After getting his B.Tech. (Honors) from IIT-Bombay and Master’s in electrical engineering(MSEE) from Stanford University, Dilip worked at various organizations, starting as an individual contributor and then progressing to head an engineering organization of a division of a high-tech company, with $2B in sales, in California’s Silicon Valley. His current interest in coaching resulted from his career experiences spanning nearly four decades, at four very diverse organizations–and industries, including a major conglomerate in India, and from what it takes to re-invent oneself time and again, especially after a lay-off and with constraints that are beyond your control.

During the 45-plus years since his graduation, Dilip has reinvented himself time and again to explore new career horizons. When he left the corporate world, as head of engineering of a technology company, he started his own technology consulting business, helping high-tech and biotech companies streamline their product development processes. Dilip’s third career was working as a marketing consultant helping Fortune-500 companies dramatically improve their sales, based on a novel concept. It is during this work that Dilip realized that the greatest challenge most corporations face is available leadership resources and effectiveness; too many followers looking up to rudderless leadership.

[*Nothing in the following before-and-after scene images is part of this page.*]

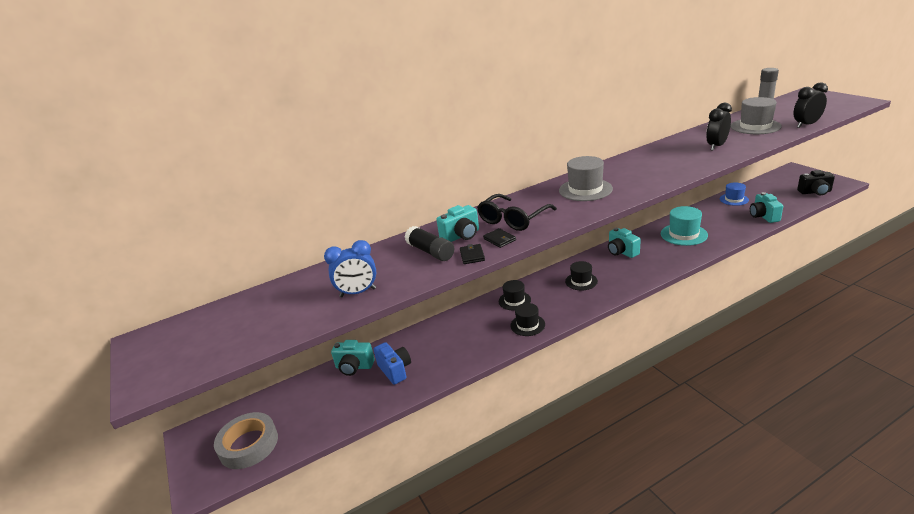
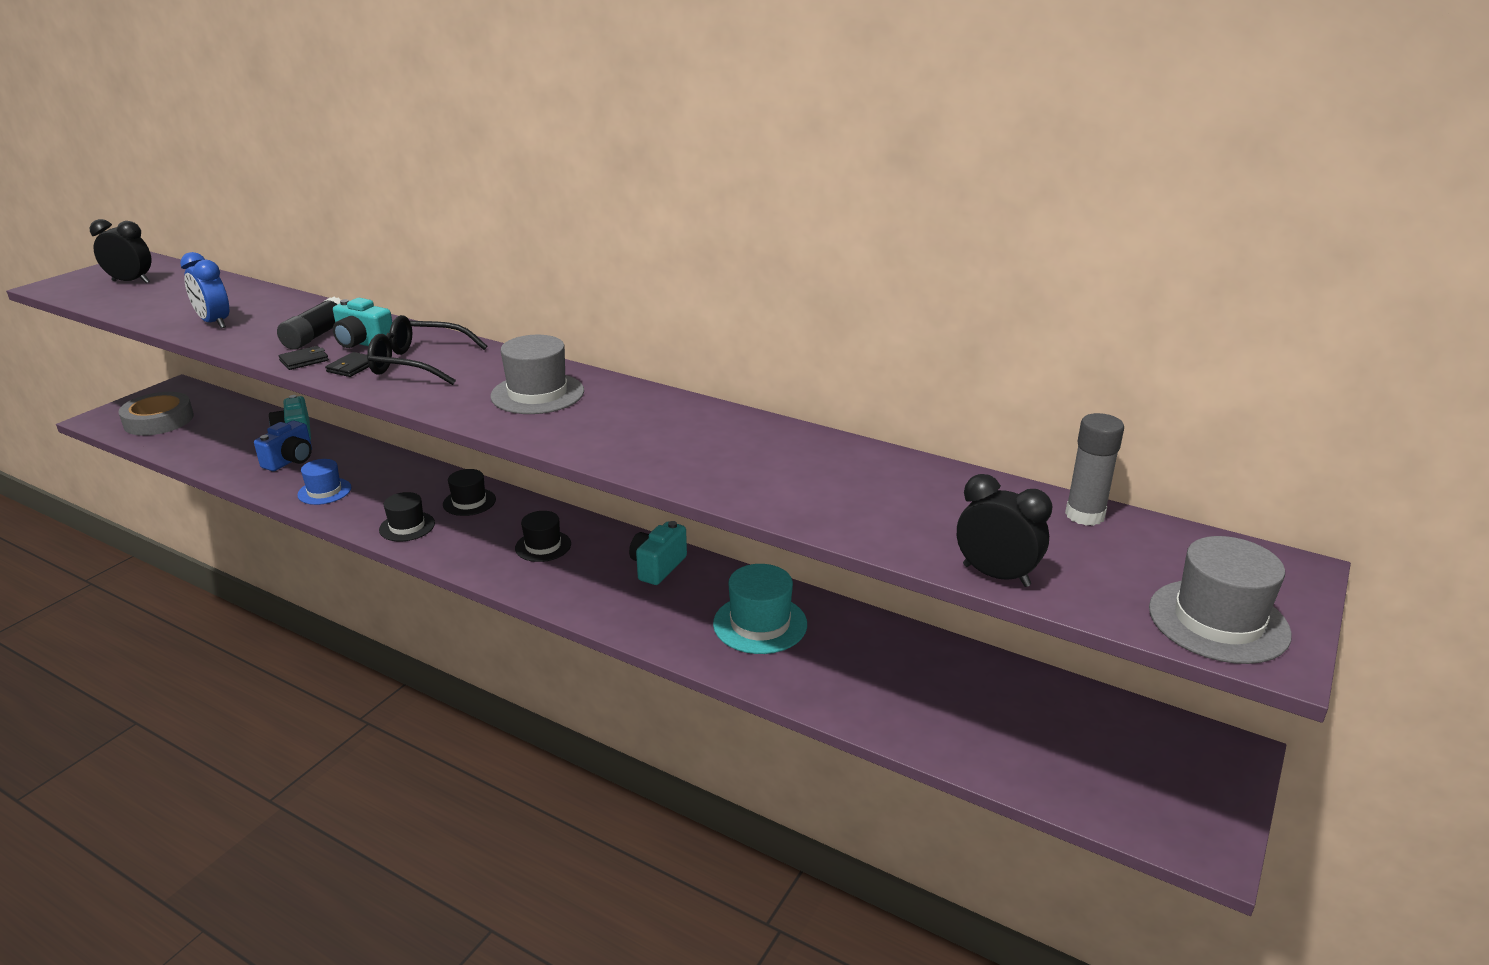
camera: 55 degrees right, 0 degrees up
black clock [706,103,732,151] -> black clock moved to [90,219,151,283]
blue hat [720,183,749,206] -> blue hat moved to [297,459,351,505]
grey hat [731,97,782,134] -> grey hat moved to [1149,536,1292,664]
turquoise camera [750,192,783,223] -> none
black camera [797,170,835,195] -> none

Dilip then decided to work with corporations helping them understand the leadership process and how to increase leadership effectiveness at every level. Soon afterwards, when the job-market tanked in Silicon Valley in 2001, Dilip changed his career track yet again and decided to work initially with many high-tech refugees, who wanted expert guidance in their reinvention and reemployment. Quickly, Dilip expanded his practice to help professionals from all walks of life.

Now in his fifth career, Dilip works with professionals in the Silicon Valley and around the world helping with reinvention to get their dream jobs or vocations. As a career counselor and life coach, Dilip’s focus has been career transitions for professionals at all levels and engaging them in a purposeful pursuit. Working with them, he has developed many groundbreaking approaches to career transition that are now published in five books, his weekly blogs, and hundreds of articles. He has worked with those looking for a change in their careers–re-invention–and jobs at levels ranging from CEOs to hospital orderlies. He has developed numerous seminars and workshops to complement his individual coaching for helping others with making career and life transitions.

Dilip’s central theme in his practice is to help clients discover their latent genius and then build a value proposition around it to articulate a strong verbal brand.

Throughout this journey, Dilip has come up with many groundbreaking practices such as an Inductive Résumé and the Genius Extraction Tool. Dilip owns two patents, has two publications in the Harvard Business Review and has led a CEO roundtable for Chief Executive on Customer Loyalty. Both Amazon and B&N list numerous reviews on his five books. Dilip is also listed in Who’s Who, has appeared several times on CNN Headline News/Comcast Local Edition, as well as in the San Francisco Chronicle in its career columns. Dilip is a contributing writer to several publications. Dilip is a sought-after speaker at public and private forums on jobs, careers, leadership challenges, and how to be an effective leader.